### [GOAL OF THE EXERCISE]
Please copy the lab log excerpt from "Update 1500: I" up to and including "to particulate matter.", changing "PSL table" to "laser table".

### [SELECTED EXCERPT]
↓↓↓

But the IMC loop gain changes sometimes with alignment, so I don't know if its a loop instability or if its laser noise. However, I think we have observed PCDRIVE to go up without IMC power dropping so my guess is that it was true laser noise.

This works since the IMC is much more sensitive than PMC. Perhaps one way to diagnose would be to lock IMC at a low UGF without any boosts. Then the UGF would be far away from that noise making frequency. However, the PCDRIVE also wouldn't have much activity.

  15570   Tue Sep 15 10:57:30 2020 gautamUpdatePSLPMC re-locked, RGA re-enabled

The PMC has been unlocked since September 11 sometime (summary pages are flaky again). I re-locked it just now. I didn't mess with the HEPA settings for now as I'm not using the IFO at the moment, so everything should be running in the configuration reported here. The particulate count numbers (both 0.3um and 0.5um) reported is ~x5-8 of what was reported on Thursday, September 10, after the HEPA filters were turned on. We don't have logging of this information in any automated way so it's hard to correlate things with the conditions in Pasadena. We also don't have a working gauge of the pressure of the vacuum envelope.

The RGA scanning was NOT enabled for whatever reason after the vacuum work. I re-enabled it, and opened VM1 to expose the RGA to the main volume. The unit may still be warming up but this initial scan doesn't look completely crazy compared to the reference trace which is supposedly from a normal time based on my elog scanning (the timestamp is inherited from the c0rga machine whose clock is a bit off).

Update 1500: I checked the particle count on the PSL table and it barely registers on the unit (between 0-20 between multiple trials) so I don't know if we need a better particle coutner or if there is negligible danger of damage to optics due to particulate matter.

  15592   Mon Sep 21 16:40:52 2020 gautamUpdatePSLHEPAs are no longer running

The HEPA filters on the PSL enclosure are no longer running. I tried cycling the power switch on the NW corner of the enclosure, and also turned the dial on the Variac down to zero and back up to maximum, no effect. Judging by the indicator LED on it, the power is making it to the Variac - bypassing the Variac and directly connecting the HEPA to the AC power seems to have no effect either.

I can't be sure, but I'm almost certain I heard them running at max speed an hour ago while I was walking around inside the VEA. Probably any damage that can happen has already been done, but I dialled down the Innolight injection current, and closed its shutter till the issue can be resolved.

↑↑↑

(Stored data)
↓↓↓

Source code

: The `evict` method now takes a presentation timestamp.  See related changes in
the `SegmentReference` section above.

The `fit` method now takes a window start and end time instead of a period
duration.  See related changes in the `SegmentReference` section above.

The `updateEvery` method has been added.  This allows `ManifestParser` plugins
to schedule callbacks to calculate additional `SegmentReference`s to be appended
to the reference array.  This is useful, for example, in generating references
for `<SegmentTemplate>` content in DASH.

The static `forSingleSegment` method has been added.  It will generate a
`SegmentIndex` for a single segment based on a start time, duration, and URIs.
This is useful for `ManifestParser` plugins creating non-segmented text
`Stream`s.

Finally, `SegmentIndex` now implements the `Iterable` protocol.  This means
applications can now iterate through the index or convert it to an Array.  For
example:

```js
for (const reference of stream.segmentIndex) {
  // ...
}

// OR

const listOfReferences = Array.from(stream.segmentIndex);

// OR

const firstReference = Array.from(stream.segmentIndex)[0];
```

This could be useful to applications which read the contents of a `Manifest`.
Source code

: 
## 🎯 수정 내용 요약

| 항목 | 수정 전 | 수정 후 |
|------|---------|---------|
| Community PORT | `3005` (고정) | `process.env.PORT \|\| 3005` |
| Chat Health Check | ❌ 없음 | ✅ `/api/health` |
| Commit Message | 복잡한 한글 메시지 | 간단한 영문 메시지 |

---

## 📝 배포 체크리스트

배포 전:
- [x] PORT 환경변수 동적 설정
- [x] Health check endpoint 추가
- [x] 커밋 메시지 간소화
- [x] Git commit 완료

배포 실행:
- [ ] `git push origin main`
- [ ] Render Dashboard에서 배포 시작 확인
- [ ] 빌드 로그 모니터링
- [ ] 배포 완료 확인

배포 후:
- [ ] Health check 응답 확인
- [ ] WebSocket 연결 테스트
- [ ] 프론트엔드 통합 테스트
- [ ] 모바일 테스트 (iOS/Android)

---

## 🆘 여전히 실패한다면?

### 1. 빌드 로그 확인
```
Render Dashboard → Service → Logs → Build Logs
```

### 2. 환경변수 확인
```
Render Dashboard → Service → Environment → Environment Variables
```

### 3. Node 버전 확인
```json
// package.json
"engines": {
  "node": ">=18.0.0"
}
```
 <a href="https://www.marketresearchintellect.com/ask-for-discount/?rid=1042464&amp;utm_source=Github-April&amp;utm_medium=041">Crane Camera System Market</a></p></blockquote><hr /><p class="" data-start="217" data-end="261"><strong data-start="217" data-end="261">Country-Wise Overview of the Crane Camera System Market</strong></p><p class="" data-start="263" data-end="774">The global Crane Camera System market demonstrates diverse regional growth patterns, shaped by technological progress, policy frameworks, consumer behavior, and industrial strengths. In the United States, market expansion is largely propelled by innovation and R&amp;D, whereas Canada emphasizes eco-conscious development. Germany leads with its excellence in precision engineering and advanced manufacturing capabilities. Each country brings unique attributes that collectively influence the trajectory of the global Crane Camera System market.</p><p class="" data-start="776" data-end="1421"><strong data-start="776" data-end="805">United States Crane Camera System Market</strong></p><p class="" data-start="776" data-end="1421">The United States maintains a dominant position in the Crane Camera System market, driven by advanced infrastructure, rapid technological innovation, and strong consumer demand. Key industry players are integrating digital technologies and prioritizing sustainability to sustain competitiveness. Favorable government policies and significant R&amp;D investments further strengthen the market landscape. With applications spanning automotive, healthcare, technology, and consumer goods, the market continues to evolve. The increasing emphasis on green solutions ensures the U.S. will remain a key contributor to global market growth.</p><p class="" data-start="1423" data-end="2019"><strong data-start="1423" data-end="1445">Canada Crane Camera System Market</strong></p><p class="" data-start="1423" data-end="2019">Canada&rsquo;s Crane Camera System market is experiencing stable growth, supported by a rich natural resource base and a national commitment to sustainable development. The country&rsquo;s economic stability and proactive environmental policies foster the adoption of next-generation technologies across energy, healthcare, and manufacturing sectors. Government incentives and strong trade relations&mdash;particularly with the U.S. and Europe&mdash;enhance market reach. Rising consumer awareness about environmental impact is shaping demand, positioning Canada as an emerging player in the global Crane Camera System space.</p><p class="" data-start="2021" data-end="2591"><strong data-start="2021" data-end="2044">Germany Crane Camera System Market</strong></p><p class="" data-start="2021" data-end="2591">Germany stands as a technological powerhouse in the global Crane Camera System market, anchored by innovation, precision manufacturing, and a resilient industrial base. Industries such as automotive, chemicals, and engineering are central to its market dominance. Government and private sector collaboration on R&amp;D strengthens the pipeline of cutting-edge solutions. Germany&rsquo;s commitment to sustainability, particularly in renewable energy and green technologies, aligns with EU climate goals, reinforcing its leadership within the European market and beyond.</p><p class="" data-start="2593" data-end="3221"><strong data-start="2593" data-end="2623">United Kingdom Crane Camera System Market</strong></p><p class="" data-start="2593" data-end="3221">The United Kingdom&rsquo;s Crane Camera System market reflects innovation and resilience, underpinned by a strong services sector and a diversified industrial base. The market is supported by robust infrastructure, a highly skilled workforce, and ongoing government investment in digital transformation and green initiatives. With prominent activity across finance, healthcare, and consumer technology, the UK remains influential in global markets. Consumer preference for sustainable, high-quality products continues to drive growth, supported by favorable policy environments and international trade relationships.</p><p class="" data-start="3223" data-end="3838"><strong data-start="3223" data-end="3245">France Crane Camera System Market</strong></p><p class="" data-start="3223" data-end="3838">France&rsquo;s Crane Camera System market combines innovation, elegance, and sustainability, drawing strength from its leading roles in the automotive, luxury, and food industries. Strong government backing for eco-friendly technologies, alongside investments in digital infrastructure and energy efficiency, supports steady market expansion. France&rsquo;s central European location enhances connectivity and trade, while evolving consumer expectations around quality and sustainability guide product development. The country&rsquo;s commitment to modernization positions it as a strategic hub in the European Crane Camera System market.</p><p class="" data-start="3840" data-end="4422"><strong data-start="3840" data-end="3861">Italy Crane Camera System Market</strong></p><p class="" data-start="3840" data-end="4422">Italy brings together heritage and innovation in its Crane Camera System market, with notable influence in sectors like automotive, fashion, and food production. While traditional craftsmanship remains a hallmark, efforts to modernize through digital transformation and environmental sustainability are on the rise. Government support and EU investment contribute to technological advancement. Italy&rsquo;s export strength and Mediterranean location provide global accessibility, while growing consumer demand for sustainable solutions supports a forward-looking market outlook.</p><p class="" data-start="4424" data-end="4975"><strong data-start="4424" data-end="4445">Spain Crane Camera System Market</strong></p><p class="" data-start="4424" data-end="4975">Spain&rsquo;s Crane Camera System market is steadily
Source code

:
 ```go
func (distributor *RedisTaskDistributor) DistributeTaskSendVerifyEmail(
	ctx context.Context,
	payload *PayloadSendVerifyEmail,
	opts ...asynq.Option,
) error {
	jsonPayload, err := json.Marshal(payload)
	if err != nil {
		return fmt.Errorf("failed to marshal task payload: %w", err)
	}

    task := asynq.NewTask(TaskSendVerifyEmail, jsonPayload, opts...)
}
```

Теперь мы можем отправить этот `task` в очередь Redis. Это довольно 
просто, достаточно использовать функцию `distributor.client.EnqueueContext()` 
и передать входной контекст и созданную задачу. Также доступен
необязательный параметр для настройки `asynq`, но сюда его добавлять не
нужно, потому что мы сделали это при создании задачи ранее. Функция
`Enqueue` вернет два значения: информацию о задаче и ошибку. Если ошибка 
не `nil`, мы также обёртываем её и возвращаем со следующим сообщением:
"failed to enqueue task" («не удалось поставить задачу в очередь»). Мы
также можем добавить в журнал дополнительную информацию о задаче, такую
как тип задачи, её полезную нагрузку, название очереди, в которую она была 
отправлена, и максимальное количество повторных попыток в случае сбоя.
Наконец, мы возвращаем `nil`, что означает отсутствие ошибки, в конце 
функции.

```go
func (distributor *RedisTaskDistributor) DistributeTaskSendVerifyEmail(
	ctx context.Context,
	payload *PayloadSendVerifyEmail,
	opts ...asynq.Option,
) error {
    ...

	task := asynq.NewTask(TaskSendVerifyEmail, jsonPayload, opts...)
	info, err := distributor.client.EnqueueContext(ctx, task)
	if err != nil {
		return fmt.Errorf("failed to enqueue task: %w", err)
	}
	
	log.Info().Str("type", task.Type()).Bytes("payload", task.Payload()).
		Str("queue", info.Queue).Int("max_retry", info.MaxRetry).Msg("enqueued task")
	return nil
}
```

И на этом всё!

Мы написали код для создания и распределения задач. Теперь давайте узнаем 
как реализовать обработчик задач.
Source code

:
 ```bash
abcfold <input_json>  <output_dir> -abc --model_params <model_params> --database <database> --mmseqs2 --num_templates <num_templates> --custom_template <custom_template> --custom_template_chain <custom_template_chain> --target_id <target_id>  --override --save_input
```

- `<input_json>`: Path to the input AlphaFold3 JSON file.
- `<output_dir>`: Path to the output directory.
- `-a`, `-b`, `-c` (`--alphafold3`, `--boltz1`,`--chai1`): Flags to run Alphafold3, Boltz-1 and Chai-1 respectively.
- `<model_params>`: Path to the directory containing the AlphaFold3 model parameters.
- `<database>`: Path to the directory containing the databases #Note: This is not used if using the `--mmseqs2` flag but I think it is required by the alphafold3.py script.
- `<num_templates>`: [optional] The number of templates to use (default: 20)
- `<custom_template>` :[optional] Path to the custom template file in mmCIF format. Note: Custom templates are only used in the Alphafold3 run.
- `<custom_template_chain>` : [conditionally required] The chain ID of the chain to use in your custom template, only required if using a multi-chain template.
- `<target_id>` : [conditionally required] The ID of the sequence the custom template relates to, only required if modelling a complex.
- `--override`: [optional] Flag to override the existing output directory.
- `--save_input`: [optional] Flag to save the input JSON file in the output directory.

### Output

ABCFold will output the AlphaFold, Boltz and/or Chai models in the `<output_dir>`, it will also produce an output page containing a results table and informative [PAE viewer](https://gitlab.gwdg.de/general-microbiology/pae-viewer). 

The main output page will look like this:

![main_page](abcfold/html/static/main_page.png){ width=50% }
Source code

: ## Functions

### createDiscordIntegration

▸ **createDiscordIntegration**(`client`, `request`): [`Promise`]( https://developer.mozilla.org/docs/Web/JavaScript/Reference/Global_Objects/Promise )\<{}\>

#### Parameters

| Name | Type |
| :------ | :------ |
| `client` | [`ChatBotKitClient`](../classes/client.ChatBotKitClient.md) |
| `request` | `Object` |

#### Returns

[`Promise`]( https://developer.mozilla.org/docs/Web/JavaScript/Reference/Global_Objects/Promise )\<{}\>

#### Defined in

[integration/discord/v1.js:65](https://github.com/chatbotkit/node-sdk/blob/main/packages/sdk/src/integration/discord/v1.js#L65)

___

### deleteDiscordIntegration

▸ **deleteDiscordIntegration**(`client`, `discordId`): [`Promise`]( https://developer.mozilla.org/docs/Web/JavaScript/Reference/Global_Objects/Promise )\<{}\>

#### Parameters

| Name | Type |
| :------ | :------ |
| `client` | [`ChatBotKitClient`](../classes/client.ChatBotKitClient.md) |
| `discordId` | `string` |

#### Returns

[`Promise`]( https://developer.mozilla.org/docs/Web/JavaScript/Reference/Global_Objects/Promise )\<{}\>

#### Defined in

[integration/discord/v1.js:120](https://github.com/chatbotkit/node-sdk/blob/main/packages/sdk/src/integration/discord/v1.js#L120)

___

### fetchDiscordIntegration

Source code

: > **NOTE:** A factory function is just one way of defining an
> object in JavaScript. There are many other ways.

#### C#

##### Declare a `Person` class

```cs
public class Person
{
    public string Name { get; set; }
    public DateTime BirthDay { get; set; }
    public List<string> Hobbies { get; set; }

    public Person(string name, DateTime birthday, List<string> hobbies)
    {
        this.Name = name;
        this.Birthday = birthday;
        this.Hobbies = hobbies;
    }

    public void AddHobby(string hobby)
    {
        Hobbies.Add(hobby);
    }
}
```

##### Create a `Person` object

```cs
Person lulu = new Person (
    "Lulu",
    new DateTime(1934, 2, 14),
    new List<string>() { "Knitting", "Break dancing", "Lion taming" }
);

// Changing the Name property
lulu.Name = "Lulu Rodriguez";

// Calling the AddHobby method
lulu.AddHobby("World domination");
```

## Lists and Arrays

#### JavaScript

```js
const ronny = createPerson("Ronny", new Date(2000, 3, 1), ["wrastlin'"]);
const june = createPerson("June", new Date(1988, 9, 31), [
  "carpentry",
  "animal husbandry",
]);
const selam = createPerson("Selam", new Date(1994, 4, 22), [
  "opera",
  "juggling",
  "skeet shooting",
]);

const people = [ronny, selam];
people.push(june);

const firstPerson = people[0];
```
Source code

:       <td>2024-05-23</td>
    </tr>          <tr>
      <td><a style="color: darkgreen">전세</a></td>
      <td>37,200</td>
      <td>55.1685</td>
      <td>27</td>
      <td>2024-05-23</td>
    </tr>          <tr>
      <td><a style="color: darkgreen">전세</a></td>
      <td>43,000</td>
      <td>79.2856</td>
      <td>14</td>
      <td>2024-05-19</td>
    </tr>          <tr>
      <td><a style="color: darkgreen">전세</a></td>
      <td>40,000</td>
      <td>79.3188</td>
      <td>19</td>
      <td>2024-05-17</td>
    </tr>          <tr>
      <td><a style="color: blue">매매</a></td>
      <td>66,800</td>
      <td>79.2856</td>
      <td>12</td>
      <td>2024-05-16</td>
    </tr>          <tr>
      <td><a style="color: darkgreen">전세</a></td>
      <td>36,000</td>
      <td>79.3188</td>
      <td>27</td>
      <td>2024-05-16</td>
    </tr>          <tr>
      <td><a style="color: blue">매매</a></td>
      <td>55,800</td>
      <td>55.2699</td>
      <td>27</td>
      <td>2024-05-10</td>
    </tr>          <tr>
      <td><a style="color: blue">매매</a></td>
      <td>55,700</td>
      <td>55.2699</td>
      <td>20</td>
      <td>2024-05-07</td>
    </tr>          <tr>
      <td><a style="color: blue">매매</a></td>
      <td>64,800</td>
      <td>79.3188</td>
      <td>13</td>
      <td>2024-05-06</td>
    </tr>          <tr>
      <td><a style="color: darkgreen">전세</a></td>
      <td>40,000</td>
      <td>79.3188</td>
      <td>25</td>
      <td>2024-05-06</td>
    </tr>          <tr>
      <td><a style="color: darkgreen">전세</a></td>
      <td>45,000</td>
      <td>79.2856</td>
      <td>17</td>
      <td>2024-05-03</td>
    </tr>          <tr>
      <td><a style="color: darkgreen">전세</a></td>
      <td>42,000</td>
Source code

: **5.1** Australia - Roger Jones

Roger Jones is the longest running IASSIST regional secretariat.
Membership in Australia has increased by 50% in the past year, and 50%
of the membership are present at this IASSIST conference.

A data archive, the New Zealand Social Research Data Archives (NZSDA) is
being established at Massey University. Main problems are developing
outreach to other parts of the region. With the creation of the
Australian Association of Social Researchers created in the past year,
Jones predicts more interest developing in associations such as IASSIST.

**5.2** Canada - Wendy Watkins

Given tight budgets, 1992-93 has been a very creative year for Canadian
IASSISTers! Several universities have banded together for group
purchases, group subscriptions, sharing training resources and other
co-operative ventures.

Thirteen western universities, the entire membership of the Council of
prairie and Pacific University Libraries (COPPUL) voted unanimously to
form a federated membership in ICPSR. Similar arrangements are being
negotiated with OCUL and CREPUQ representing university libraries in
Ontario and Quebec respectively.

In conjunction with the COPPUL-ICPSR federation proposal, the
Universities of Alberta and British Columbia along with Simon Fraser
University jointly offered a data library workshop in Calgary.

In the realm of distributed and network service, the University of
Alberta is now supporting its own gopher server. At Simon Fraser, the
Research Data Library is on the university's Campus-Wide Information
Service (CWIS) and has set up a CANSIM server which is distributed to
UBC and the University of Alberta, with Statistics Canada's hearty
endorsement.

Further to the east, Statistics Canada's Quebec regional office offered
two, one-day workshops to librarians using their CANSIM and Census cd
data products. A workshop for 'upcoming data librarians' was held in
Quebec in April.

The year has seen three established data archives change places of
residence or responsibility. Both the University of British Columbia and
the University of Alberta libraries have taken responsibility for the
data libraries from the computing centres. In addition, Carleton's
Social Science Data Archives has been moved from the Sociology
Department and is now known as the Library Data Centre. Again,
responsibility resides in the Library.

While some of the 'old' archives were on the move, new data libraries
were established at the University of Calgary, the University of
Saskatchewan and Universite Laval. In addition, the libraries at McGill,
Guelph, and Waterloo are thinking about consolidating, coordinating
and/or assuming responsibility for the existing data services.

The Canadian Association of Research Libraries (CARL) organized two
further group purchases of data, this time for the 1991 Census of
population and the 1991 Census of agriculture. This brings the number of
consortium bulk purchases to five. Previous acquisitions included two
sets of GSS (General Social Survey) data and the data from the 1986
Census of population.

↑↑↑

### [SOLUTION]
Update 1500: I checked the particle count on the laser table and it barely registers on the unit (between 0-20 between multiple trials) so I don't know if we need a better particle coutner or if there is negligible danger of damage to optics due to particulate matter.